* **ENUNCIADO DA TAREFA**
Dê continuidade ao texto sobre a reforma dos casarões da rua Tiradentes, em Itabira, escrevendo a partir da última frase dele.

* **TEXTO DA PÁGINA**

Em cumprimento ao Termo de Ajustamento de Conduta (TAC) firmado com o Ministério Público, o empresário José Luiz Jardim Mariano está reformando o casarão da rua Tiradentes, de sua propriedade, onde, segundo o memorialista Marconi Ferreira, residiu o célebre inventor itabirano Chico Zuzuna.
O imóvel fica ao lado do casarão onde morou outro itabirano famoso, Antônio Alves de Araújo, o Tutu Caramujo, vendedor de livros e ex-presidente da Câmara Municipal, e por consequência, prefeito de Itabira (1869/72), como ocorria em sua época. Caramujo foi imortalizado no poema Itabira, de Carlos Drummond de Andrade.
“Ali, naquelas imediações, eles foram contemporâneos e vizinhos. Em frente, morava o padre Olímpio, eram todos primos. Chico Zuzuna inventava as suas maluquices, que tinham sentido prático, enquanto Tutu Caramujo observava a cidade na porta de sua venda e padre Olímpio benzia os católicos que o procuravam”, resgata o memorialista itabirano.
Marconi também está reformando a sua casa, que pertenceu ao seu tataravô Tutu Caramujo. Por motivos que ele não sabe explicar, o seu imóvel não foi tombado pelo Conselho Municipal do Patrimônio Histórico e Artístico de Itabira (Comphai), mas faz parte do gabarito do entorno do centro histórico.
“Estou reformando o telhado, substituindo todo o madeirame por estrutura metálica, sem nada descaracterizar. A pintura das grades da sacada tem assinatura do saudoso Marzagão”, conta com orgulho, referindo-se ao artista plástico e restaurador João Batista Letro de Castro, falecido em maio do ano passado.
Com as reformas em curso, a expectativa é de que os proprietários do antigo Armazém Sampaio, na mesma rua Tiradentes, deem início, ainda neste ano, à reforma do imóvel, também tombado pelo Comphai. Para isso, já foi assinado um TAC com o Ministério Público para que seja assegurada a integridade da estrutura do imóvel. Está pendente, ainda, de acertos para que seja restaurada a fachada e a parte posterior do casarão, que já ruiu.
Os herdeiros desse imóvel já apresentaram planilhas de custo e o inscreveram na lista dos que esperam recursos municipais para a reforma. No entanto, pelo fato de seus proprietários disporem de recursos financeiros, não figura entre as prioridades definidas pelo Comphai e Ministério Público.
Pelo mesmo motivo, ainda não foi incluída no rol de prioridades a reforma do casarão na rua Tiradentes, 55, próximo do Atlético, que pertence aos herdeiros do escritor João Camilo de Oliveira Torres.

* **DADOS APRESENTADOS**
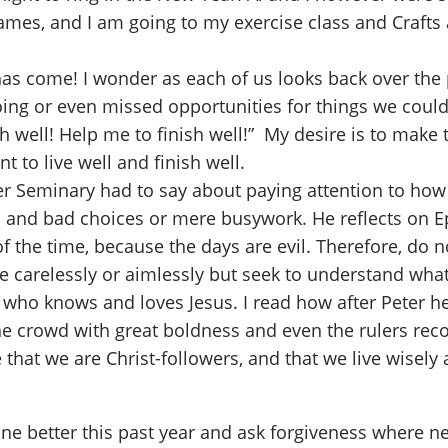
games, and I am going to my exercise class and Crafts 
s come! I wonder as each of us looks back over the pa
oing or even missed opportunities for things we cou
nish well! Help me to finish well!” My desire is to mak
to live well and finish well.
er Seminary had to say about paying attention to how 
 and bad choices or mere busywork. He reflects on Ep
f the time, because the days are evil. Therefore, do n
ve carelessly or aimlessly but seek to understand what
e who knows and loves Jesus. I read how after Peter h
he crowd with great boldness and even the rulers reco
 that we are Christ-followers, and that we live wisely 
ne better this past year and ask forgiveness where n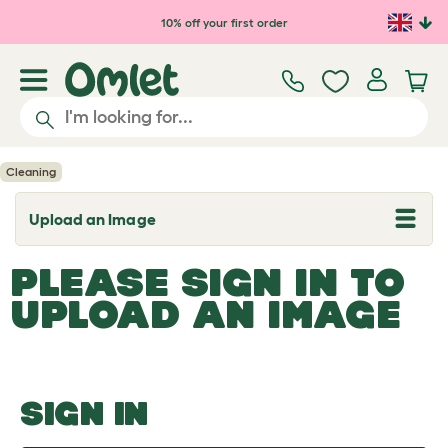
Skip to main content
10% off your first order
Cleaning
Upload an Image
T
o
g
PLEASE SIGN IN TO
g
l
UPLOAD AN IMAGE
e
d
r
o
p
d
o
SIGN IN
w
n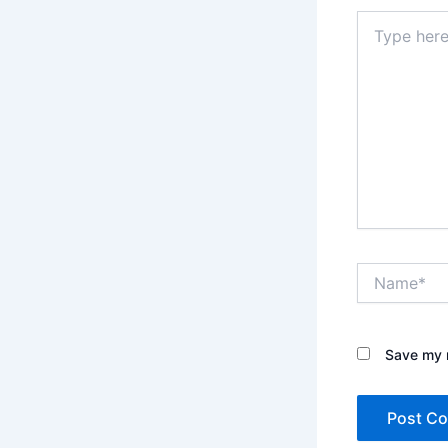
Type
here..
Name*
Save my n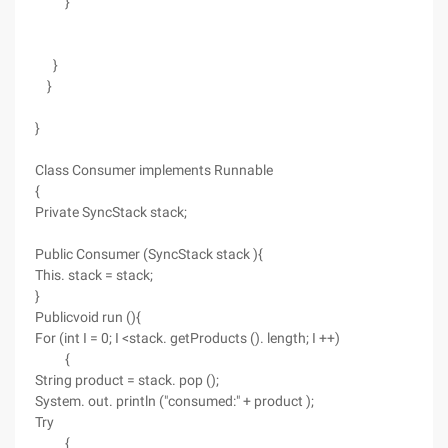
}
}
}
}
Class Consumer implements Runnable
{
Private SyncStack stack;
Public Consumer (SyncStack stack ){
This. stack = stack;
}
Publicvoid run (){
For (int I = 0; I <stack. getProducts (). length; I ++)
{
String product = stack. pop ();
System. out. println ("consumed:" + product );
Try
{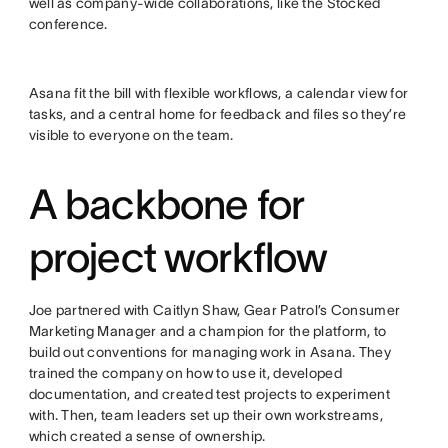
well as company-wide collaborations, like the Stocked
conference.
Asana fit the bill with flexible workflows, a calendar view for
tasks, and a central home for feedback and files so they’re
visible to everyone on the team.
A backbone for
project workflow
Joe partnered with Caitlyn Shaw, Gear Patrol’s Consumer
Marketing Manager and a champion for the platform, to
build out conventions for managing work in Asana. They
trained the company on how to use it, developed
documentation, and created test projects to experiment
with. Then, team leaders set up their own workstreams,
which created a sense of ownership.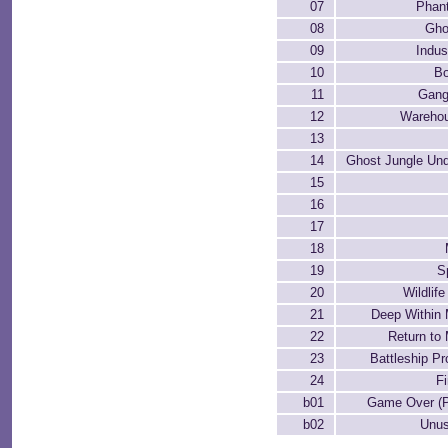
07
Phant
08
Gho
09
Indus
10
Bo
11
Gang
12
Warehou
13
14
Ghost Jungle Und
15
16
17
18
19
S
20
Wildlif
21
Deep Within
22
Return t
23
Battleship P
24
Fi
b01
Game Over (P
b02
Unus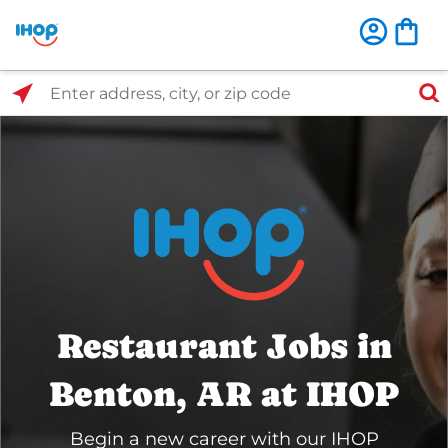
Select Search Type
Enter address, city, or zip code
Restaurant Jobs in
Benton, AR at IHOP
Begin a new career with our IHOP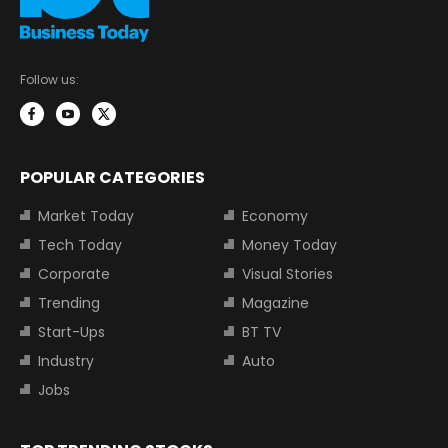
Follow us:
POPULAR CATEGORIES
Market Today
Economy
Tech Today
Money Today
Corporate
Visual Stories
Trending
Magazine
Start-Ups
BT TV
Industry
Auto
Jobs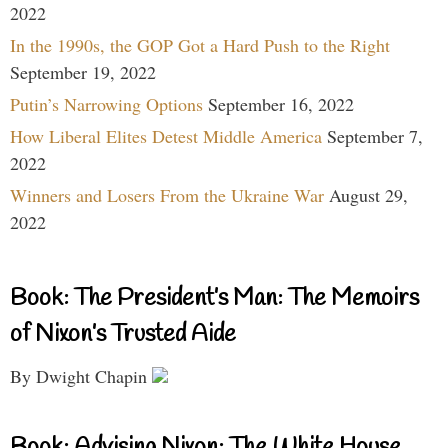
2022
In the 1990s, the GOP Got a Hard Push to the Right
September 19, 2022
Putin’s Narrowing Options
September 16, 2022
How Liberal Elites Detest Middle America
September 7,
2022
Winners and Losers From the Ukraine War
August 29,
2022
Book: The President’s Man: The Memoirs
of Nixon’s Trusted Aide
By Dwight Chapin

* **RESPOSTA DO EXERCÍCIO**
Esse casarão, embora esteja com a fachada deteriorada, não apresenta problemas estruturais, segundo vistoria realizada pela Prefeitura no imóvel.
“Está na lista, mas ainda não foi definida a participação da Prefeitura na sua reforma”, diz o diretor de Patrimônio Histórico e Cultural, e presidente do Comphai, Duval Augusto Coelho Gomes.
Reformas dos imóveis considerados prioritários devem começar já
A Prefeitura já iniciou a reforma da casa demolida na antiga rua do Bongue, hoje Monsenhor Júlio Engrácia, 39, que pertenceu a Miguel Alves de Araújo, filho de Tutu Caramujo. Por descuido geral, a pequena e histórica casa tombou literalmente ao chão.
Em decorrência, em 11 de março de 2010, o Ministério Público instaurou um procedimento investigativo – e sugeriu um TAC para que a Prefeitura reconstruísse o patrimônio histórico, com base na lei 3.797, de 5 de dezembro de 2003, que instituiu o Programa de Revitalização do Patrimônio Cultural do Município.
O programa consiste em fornecer auxílios técnicos e financeiros aos proprietários dos imóveis tombados para que conservem esses patrimônios, excluídos desse benefício os bens tombados por gabarito, como é o caso do casarão que pertenceu a Tutu Caramujo, hoje do escritor Marconi Ferreira.
A mesma lei estipula também que o auxílio financeiro da Prefeitura depende de recursos disponíveis no erário municipal para esse fim. Pois foi justamente alegando indisponibilidade de recursos que o ex-prefeito Damon Lázaro de Sena (2013-16) decidiu que a prefeitura não reconstruiria a casa da rua do Bongue, deixando de cumprir o TAC anteriormente firmado entre o Ministério Público e o Comphai.
Já agora, com cerca de R$ 380 mil disponíveis no Fundo Municipal do Patrimônio Cultural (Fumpar), em valores atuais, podendo chegar a mais de R$ 600 mil até o fim do ano, a atual administração decidiu pelo cumprimento do TAC. No dia 2 deste teve início a reconstrução da fachada e fechamento das laterais em alvenaria, além do telhado da casa da rua do Bongue. O custo da reconstrução, já licitada, é de R$ 72,3 mil. O prazo de conclusão é de 60 dias.
Outras restaurações
Além dessa reconstrução, o Comphai já definiu outras prioridades, de acordo com a lista de inscrição, mas também levando em o estado geral dos imóveis – e as condições financeiras dos proprietários. Embora esse critério não esteja na legislação municipal, foi incluído nas negociações da Prefeitura com o Ministério Público.
E é um dos itens que a promotora Giuliana Fonoff Talamoni sugere que seja incluído na reforma da lei municipal 3.797/03, para que seja sempre priorizada a reforma de bens tombados de proprietários que comprovadamente não tenham como arcar com os custos.
É essa lei que regulamenta a contribuição financeira da Prefeitura, sem tornar obrigatória a alocação de recursos do erário na reforma desses bens arquitetônicos e históricos. Já a obrigação de preservar a integridade do imóvel tombado, como de qualquer outro, de acordo com o código civil, é do proprietário e de seus herdeiros.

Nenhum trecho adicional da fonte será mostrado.